Copy out the lines of the items starting at the line that contains "Vector3(x,y,z)" and going through the last line. Include both ends.

[Stored items]
·····
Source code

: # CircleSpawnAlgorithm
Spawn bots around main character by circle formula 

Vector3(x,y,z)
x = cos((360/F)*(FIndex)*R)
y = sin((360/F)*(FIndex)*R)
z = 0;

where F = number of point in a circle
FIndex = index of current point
·····
_ANSWER TO THIS TASK:_
Vector3(x,y,z)
x = cos((360/F)*(FIndex)*R)
y = sin((360/F)*(FIndex)*R)
z = 0;

where F = number of point in a circle
FIndex = index of current point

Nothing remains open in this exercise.